Protista: This kingdom includes a diverse group of mostly single-celled eukaryotic organisms (organisms with a nucleus). Examples include protozoa (like amoeba and paramecium) and algae (like euglena and diatoms). They exhibit a wide range of nutritional strategies (autotrophic and heterotrophic).
Fungi: This kingdom includes organisms like mushrooms, molds, and yeasts. Fungi are eukaryotic, mostly multicellular (except for yeasts), and heterotrophic. They obtain nutrients by absorbing organic matter from their environment (saprophytes) or by parasitizing other organisms.
Plantae: This kingdom includes all plants. Plants are eukaryotic, multicellular, and autotrophic, meaning they produce their own food through photosynthesis.
Animalia: This kingdom includes all animals. Animals are eukaryotic, multicellular, and heterotrophic, meaning they obtain nutrients by consuming other organisms.
Micro-organisms and the Five Kingdoms: Kingdom Monera: All members are micro-organisms (Bacteria and Archaea).
Kingdom Protista: Many members are micro-organisms (e.g., Protozoa, some algae).
Kingdom Fungi: Some members are micro-organisms (e.g., Yeasts, some molds).
Bacteria: Structure and Function Bacteria are prokaryotic, single-celled organisms. They are found everywhere, from the soil and water to the inside of our bodies.
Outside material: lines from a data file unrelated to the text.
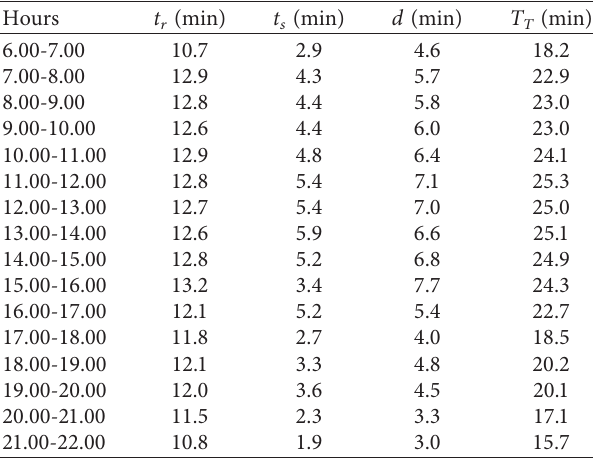
Table 7: Travel time in direction A, obtained in the model. Table 8: Travel time in direction B, obtained in the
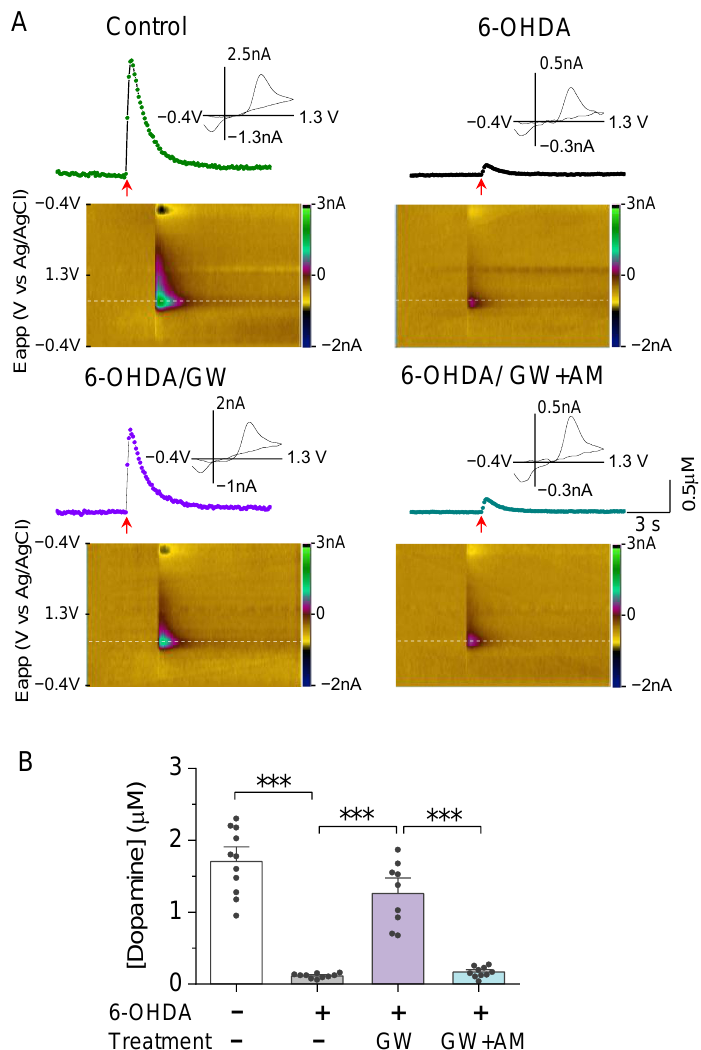
Figure 3. GW protected against 6OHDAinduced loss of evoked dopamine release in the NAc in vitro. ( A ) Concentration trace (top) and color plot (bottom) for dopamine release triggered by electrical stimulation of the NAc shell in slices from mice in the control and treatment groups. ( B ) Summarized data indicate that there was a significant decrease in evoked dopamine release in the 6-OHDA group relative to the control (*** p < 0.001; n = 10–11 slices from 3–4 mice). Chronic treatment with GW reduced 6-OHDA-induced loss of evoked dopamine release (*** p < 0.001; n = 9–10 slices from 3–3 mice), which was blocked by AM (*** p < 0.001; n = 9–10 slices from 3–3 mice).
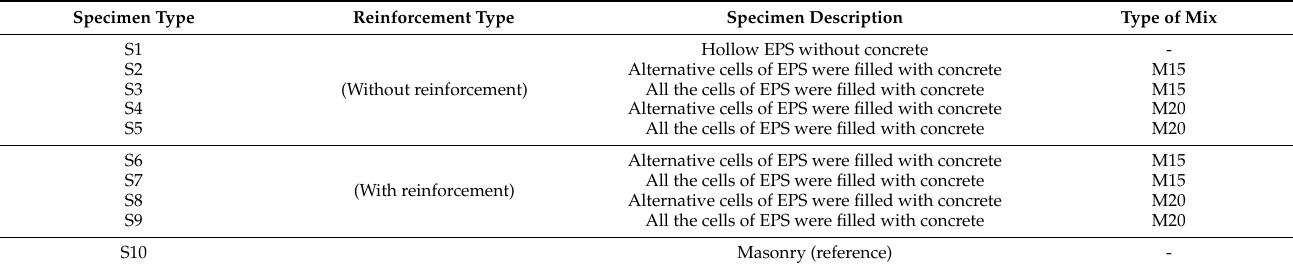
Figure 2. Structure of the EPS shell. Table 4. Details of the ICF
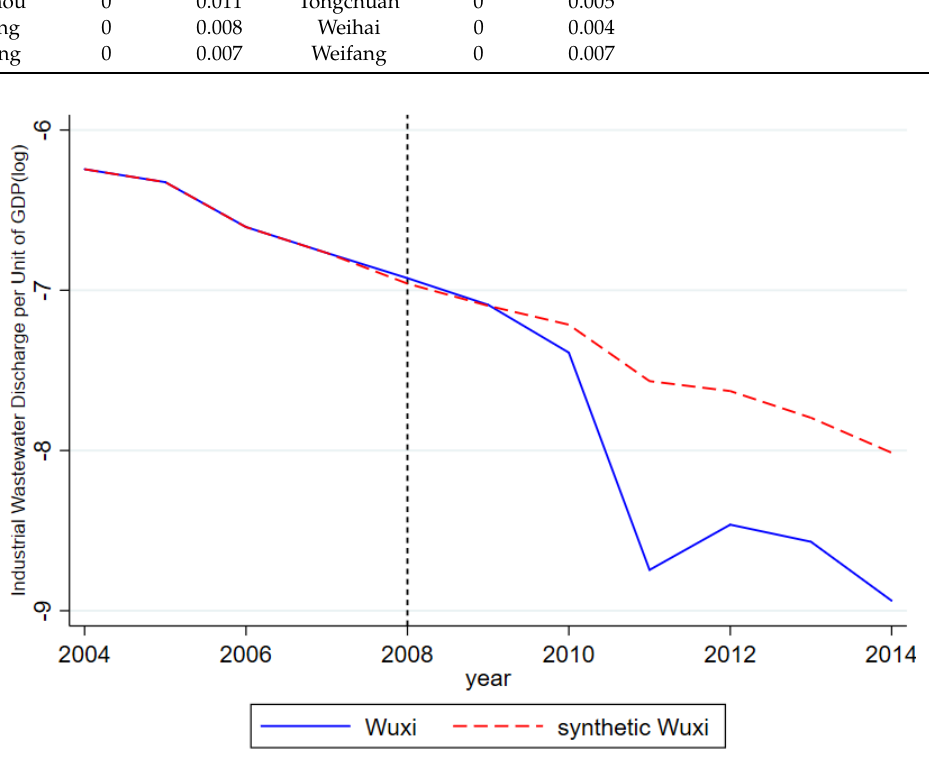
Figure 4. Policy E ff ects of Wuxi and Synthetic Figure 4. Policy Effects of Wuxi and Synthetic Wuxi.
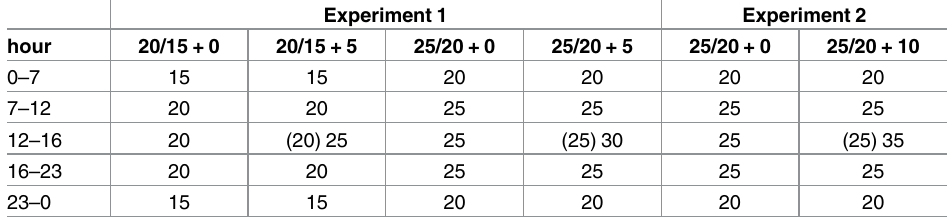
Table 1. Temperature settings over a day for the different thermal regimes applied in experiments 1 and 2.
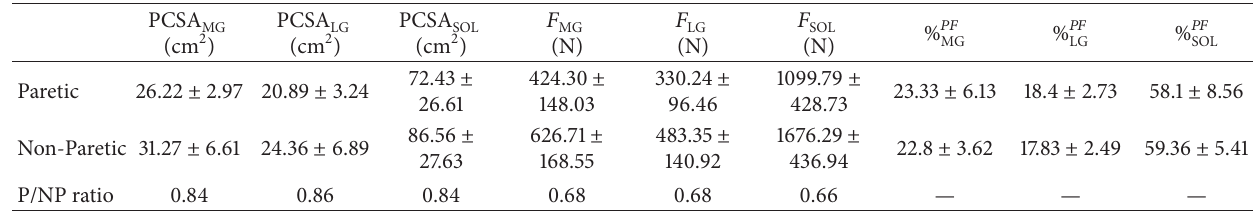
Table 3: PCSA, force contributions ( 𝐹 𝑚 ) and percentages of overall plantar flexor torque ( ±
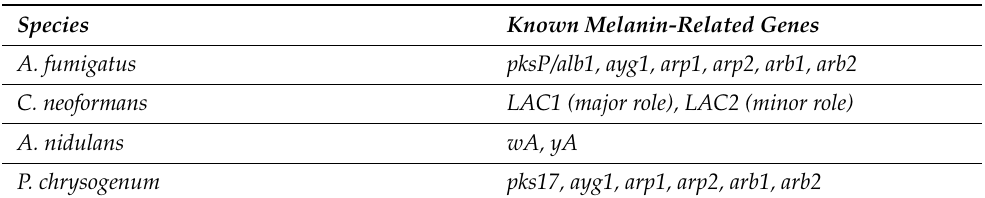
Table 4. Melanin-related genes in A. fumigatus [48], C. neoformans [57], A. nidulans [70], and P. chrysogenum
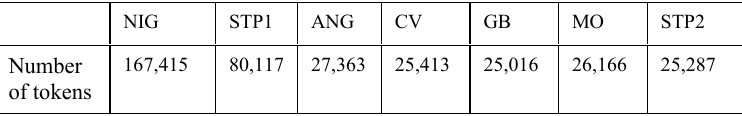
Table 1: Number of tokens of the corpora of Portuguese Varieties NIG STP1 ANG CV GB MO STP2 Number of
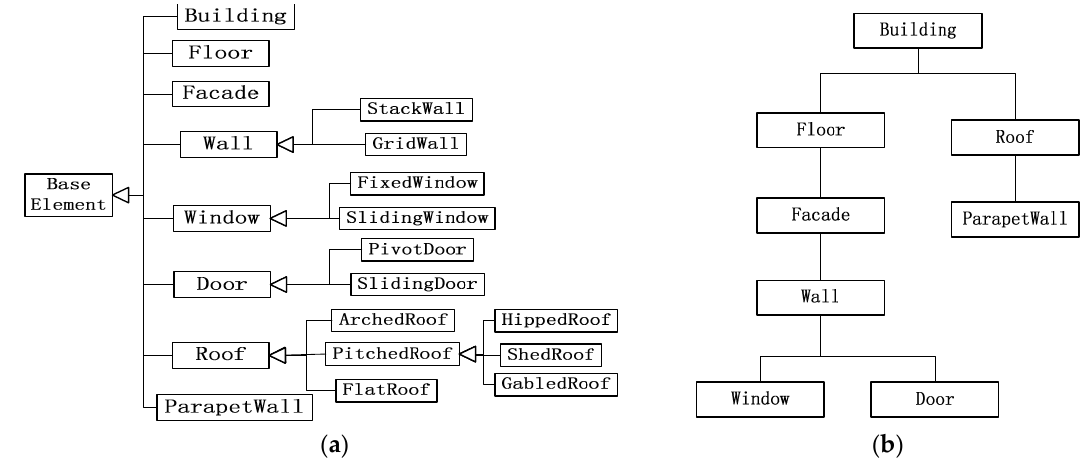
Figure 3. Building base element class and an example of building description: ( a ) building elements class in the framework; and ( b ) relationship between the building element classes.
Structure: Cell Wall: Provides shape and support. Bacterial cell walls are typically made of peptidoglycan, a unique molecule not found in eukaryotic cell walls. This difference is important because many antibiotics target peptidoglycan synthesis, selectively killing bacteria without harming our own cells.
Cell Membrane: Encloses the cytoplasm and regulates the passage of substances in and out of the cell.
Cytoplasm: The jelly-like substance inside the cell, containing the DNA, ribosomes, and other essential molecules.
DNA: A single, circular chromosome located in the cytoplasm (not enclosed in a nucleus). Some bacteria also have plasmids, small circular DNA molecules that can carry genes for antibiotic resistance or other special functions.
Ribosomes: Structures responsible for protein synthesis.
Flagella (optional): Whip-like structures used for movement.
Pili (optional): Hair-like appendages used for attachment to surfaces.
Reproduction: Bacteria reproduce asexually through a process called binary fission. The cell divides into two identical daughter cells. Under optimal conditions, some bacteria can divide every 20 minutes.
Nutrition: Bacteria can be autotrophic (making their own food through photosynthesis or chemosynthesis) or heterotrophic (obtaining nutrients from other organisms or organic matter).
Ecological Roles: Bacteria play crucial roles in ecosystems: Decomposition: Breaking down dead organic matter and recycling nutrients.
Nutrient Cycling: Converting nitrogen into usable forms for plants (nitrogen fixation).
Food Production: Used in the production of yogurt, cheese, and other fermented foods.
Disease: Some bacteria are pathogens, causing diseases like pneumonia, tuberculosis, and cholera.
Viruses: Structure and Function Viruses are not cells; they are infectious agents consisting of genetic material (DNA or RNA) enclosed in a protein coat called a capsid. They are much smaller than bacteria and require a host cell to replicate.
Structure: Genetic Material: DNA or RNA (single-stranded or double-stranded).
Capsid: A protein coat that protects the genetic material and helps the virus attach to host cells. The capsid is made up of smaller units called capsomeres.
Envelope (optional): Some viruses have an outer envelope derived from the host cell membrane. This envelope may contain viral proteins that help the virus attach to and enter host cells.
Reproduction: Viruses cannot reproduce on their own. They must infect a host cell and hijack its cellular machinery to produce new viral particles. The viral replication cycle typically involves the following steps: Attachment: The virus attaches to the host cell.
Entry: The virus enters the host cell.